** Opening RECORDS FOR THE EXERCISE block **
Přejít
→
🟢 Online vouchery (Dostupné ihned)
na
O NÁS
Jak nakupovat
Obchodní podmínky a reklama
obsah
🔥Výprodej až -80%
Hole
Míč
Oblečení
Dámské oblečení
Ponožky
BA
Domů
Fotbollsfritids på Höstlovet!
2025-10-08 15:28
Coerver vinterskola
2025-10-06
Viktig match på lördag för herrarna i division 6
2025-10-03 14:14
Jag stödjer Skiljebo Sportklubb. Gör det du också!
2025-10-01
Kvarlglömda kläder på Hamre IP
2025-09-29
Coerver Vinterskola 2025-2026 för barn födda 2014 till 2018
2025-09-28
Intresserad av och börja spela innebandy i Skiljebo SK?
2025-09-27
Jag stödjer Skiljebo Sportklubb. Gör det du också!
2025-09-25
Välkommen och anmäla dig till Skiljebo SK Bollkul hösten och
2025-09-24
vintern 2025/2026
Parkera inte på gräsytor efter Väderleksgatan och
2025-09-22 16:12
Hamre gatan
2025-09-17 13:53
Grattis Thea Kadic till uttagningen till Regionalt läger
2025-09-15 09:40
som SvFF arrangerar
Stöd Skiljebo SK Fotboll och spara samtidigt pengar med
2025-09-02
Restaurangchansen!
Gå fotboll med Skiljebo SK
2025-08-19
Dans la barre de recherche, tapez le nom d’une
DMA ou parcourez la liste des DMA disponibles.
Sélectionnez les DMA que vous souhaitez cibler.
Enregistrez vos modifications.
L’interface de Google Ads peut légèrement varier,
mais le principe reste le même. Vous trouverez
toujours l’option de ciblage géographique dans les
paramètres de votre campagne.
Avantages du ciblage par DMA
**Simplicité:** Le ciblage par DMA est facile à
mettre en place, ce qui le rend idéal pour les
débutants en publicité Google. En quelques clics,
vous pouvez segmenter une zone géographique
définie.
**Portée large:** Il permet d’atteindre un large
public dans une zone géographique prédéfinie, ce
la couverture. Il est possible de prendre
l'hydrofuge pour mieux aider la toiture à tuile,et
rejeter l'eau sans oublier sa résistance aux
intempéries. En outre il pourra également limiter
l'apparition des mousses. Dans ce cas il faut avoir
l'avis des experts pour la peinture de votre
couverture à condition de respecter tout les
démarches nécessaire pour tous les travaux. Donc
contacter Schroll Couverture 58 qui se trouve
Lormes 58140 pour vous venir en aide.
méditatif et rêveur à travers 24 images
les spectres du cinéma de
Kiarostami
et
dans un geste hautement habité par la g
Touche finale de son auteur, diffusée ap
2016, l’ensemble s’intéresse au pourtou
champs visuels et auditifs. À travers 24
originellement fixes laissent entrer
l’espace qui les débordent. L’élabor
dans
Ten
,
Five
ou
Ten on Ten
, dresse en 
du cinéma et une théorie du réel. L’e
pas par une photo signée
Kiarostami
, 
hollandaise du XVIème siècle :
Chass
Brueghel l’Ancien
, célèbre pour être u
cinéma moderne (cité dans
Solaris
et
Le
** Closing RECORDS FOR THE EXERCISE block **
_YOUR TASK_
Repeat all of the rows above word for word, in the same order and with nothing added or left out.

_OUTPUT BELOW_
Přejít
→
🟢 Online vouchery (Dostupné ihned)
na
O NÁS
Jak nakupovat
Obchodní podmínky a reklama
obsah
🔥Výprodej až -80%
Hole
Míč
Oblečení
Dámské oblečení
Ponožky
BA
Domů
Fotbollsfritids på Höstlovet!
2025-10-08 15:28
Coerver vinterskola
2025-10-06
Viktig match på lördag för herrarna i division 6
2025-10-03 14:14
Jag stödjer Skiljebo Sportklubb. Gör det du också!
2025-10-01
Kvarlglömda kläder på Hamre IP
2025-09-29
Coerver Vinterskola 2025-2026 för barn födda 2014 till 2018
2025-09-28
Intresserad av och börja spela innebandy i Skiljebo SK?
2025-09-27
Jag stödjer Skiljebo Sportklubb. Gör det du också!
2025-09-25
Välkommen och anmäla dig till Skiljebo SK Bollkul hösten och
2025-09-24
vintern 2025/2026
Parkera inte på gräsytor efter Väderleksgatan och
2025-09-22 16:12
Hamre gatan
2025-09-17 13:53
Grattis Thea Kadic till uttagningen till Regionalt läger
2025-09-15 09:40
som SvFF arrangerar
Stöd Skiljebo SK Fotboll och spara samtidigt pengar med
2025-09-02
Restaurangchansen!
Gå fotboll med Skiljebo SK
2025-08-19
Dans la barre de recherche, tapez le nom d’une
DMA ou parcourez la liste des DMA disponibles.
Sélectionnez les DMA que vous souhaitez cibler.
Enregistrez vos modifications.
L’interface de Google Ads peut légèrement varier,
mais le principe reste le même. Vous trouverez
toujours l’option de ciblage géographique dans les
paramètres de votre campagne.
Avantages du ciblage par DMA
**Simplicité:** Le ciblage par DMA est facile à
mettre en place, ce qui le rend idéal pour les
débutants en publicité Google. En quelques clics,
vous pouvez segmenter une zone géographique
définie.
**Portée large:** Il permet d’atteindre un large
public dans une zone géographique prédéfinie, ce
la couverture. Il est possible de prendre
l'hydrofuge pour mieux aider la toiture à tuile,et
rejeter l'eau sans oublier sa résistance aux
intempéries. En outre il pourra également limiter
l'apparition des mousses. Dans ce cas il faut avoir
l'avis des experts pour la peinture de votre
couverture à condition de respecter tout les
démarches nécessaire pour tous les travaux. Donc
contacter Schroll Couverture 58 qui se trouve
Lormes 58140 pour vous venir en aide.
méditatif et rêveur à travers 24 images
les spectres du cinéma de
Kiarostami
et
dans un geste hautement habité par la g
Touche finale de son auteur, diffusée ap
2016, l’ensemble s’intéresse au pourtou
champs visuels et auditifs. À travers 24
originellement fixes laissent entrer
l’espace qui les débordent. L’élabor
dans
Ten
,
Five
ou
Ten on Ten
, dresse en 
du cinéma et une théorie du réel. L’e
pas par une photo signée
Kiarostami
, 
hollandaise du XVIème siècle :
Chass
Brueghel l’Ancien
, célèbre pour être u
cinéma moderne (cité dans
Solaris
et
Le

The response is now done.